Thierry Abelli président de la communauté d’agglomération Grand Sud Caraïbe a, quant à lui, fait état du déficit énorme de son agglomération. Il a affirmé vouloir participer à l’effort financier et au retour de personnels tout en laissant entendre que sa participation financière serait contrainte plutôt que choisie.
Une ombre au tableau : l’absence remarquée de la communauté d’agglomération de la Riviera du Levant (Carl), dont le président Michel Hotin n’a pas pris part aux débats, laissant planer le doute sur son adhésion au processus.
Face à ce champ de mines politiques, le préfet a tenté de recentrer le débat. Prenant le contre-pied des critiques, il a défendu le SMGEAG comme une « excellente idée » et appelé à une mobilisation générale : « Nous savons comment sortir de cette crise. Les financements existent. La question est de savoir si nous sommes collectivement prêts à agir », a-t-il martelé.
Son message, ferme, est un avertissement : « Si l’État est seul, il se retirera. L’eau est une compétence locale. Soit nous assumons nos responsabilités, soit nous refusons l’effort. » Une façon de signifier que le sauvetage du service public ne saurait se faire sans l’abnégation des collectivités locales.

Un hiatus persistant entre paroles et actes
Si la journée s’est achevée sur l’adoption à l’unanimité de quatre résolutions (plan d’urgence pour les fuites, pacte de solidarité financière, création d’une Opération d’Intérêt National, et dispositifs de solidarité envers les usagers), plusieurs angles morts persistent.
Le financement reste le talon d’Achille : La résolution n° 2 acte le besoin de 30 millions d’euros par an pour combler le déficit du SMGEAG. La clé de répartition proposée (État 14 M€, Région 4 M€, Département 4 M€, EPCI 8 M€) est loin d’être actée définitivement. Les élus des EPCI, déjà réticents à l’idée de contribuer, ont rappelé que cette charge risquait de « faire exploser leurs finances ».

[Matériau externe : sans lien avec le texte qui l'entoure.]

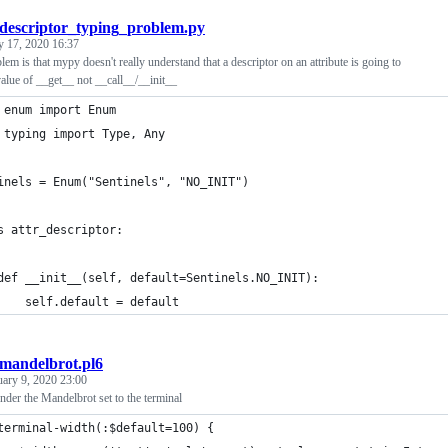
descriptor_typing_problem.py
y 17, 2020 16:37
lem is that mypy doesn't really understand that a descriptor on an attribute is going to
value of __get__ not __call__/__init__
 enum import Enum
 typing import Type, Any
inels = Enum("Sentinels", "NO_INIT")
s attr_descriptor:
def __init__(self, default=Sentinels.NO_INIT):
    self.default = default
mandelbrot.pl6
uary 9, 2020 23:00
ender the Mandelbrot set to the terminal
terminal-width(:$default=100) {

La résolution n° 3 demande à l’État de financer 70 % d’une opération d’intérêt national, voire de créer une structure ad hoc, afin d’absorber la dette colossale du SMGEAG. Si cette requête vise à désendetter le syndicat, elle traduit aussi la volonté des élus de déléguer à l’État la partie la plus lourde – et la plus coûteuse – de la reconstruction. Tout en conservant la main sur la gestion quotidienne ?
Le sujet des effectifs reste aussi une corde sensible du dossier. La résolution n° 2 prévoit la reprise de 80 à 100 agents du SMGEAG par les communes, la Région le Département et les EPCI. Or, beaucoup de ces personnels ont été transférés au SMGEAG sans expertise spécifique et n’avaient jamais travaillé dans le secteur de l’eau. Les conditions concrètes de ces retours à la case départ (coûts, formation, intégration) restent floues, laissant craindre un simple transfert de charges d’une collectivité à l’autre.

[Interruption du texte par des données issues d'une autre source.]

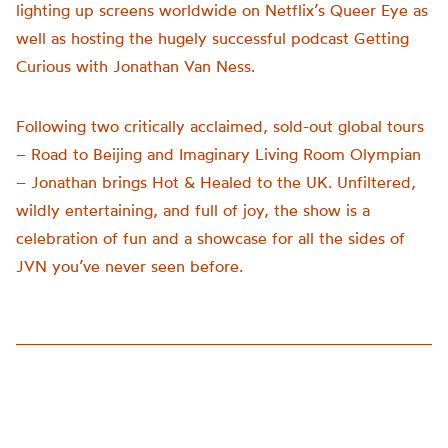
lighting up screens worldwide on Netflix’s Queer Eye as
well as hosting the hugely successful podcast Getting
Curious with Jonathan Van Ness.
Following two critically acclaimed, sold-out global tours
– Road to Beijing and Imaginary Living Room Olympian
– Jonathan brings Hot & Healed to the UK. Unfiltered,
wildly entertaining, and full of joy, the show is a
celebration of fun and a showcase for all the sides of
JVN you’ve never seen before.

Vers une meilleure prise en compte des usagers
Malgré ces tensions, le congrès a validé des mesures concrètes saluées par les associations. La convergence tarifaire vers un prix unique de l’eau d’ici fin 2027, pour mettre fin aux disparités territoriales. La création d’un « chèque eau » et d’une tarification sociale pour les ménages précaires. La généralisation des citernes dans les écoles, gage de continuité de l’enseignement. Un droit d’alerte renforcé pour les usagers, avec une information 24 heures à l’avance en cas de coupure.
Le congrès a été à l’image de la crise, entre urgence et frilosité. Il a acté une prise de conscience collective des élus. Mais la route est encore longue pour transformer les résolutions en actes. La sortie du préfet, appelant à ne pas se défausser, est une mise en garde face aux réticences persistantes.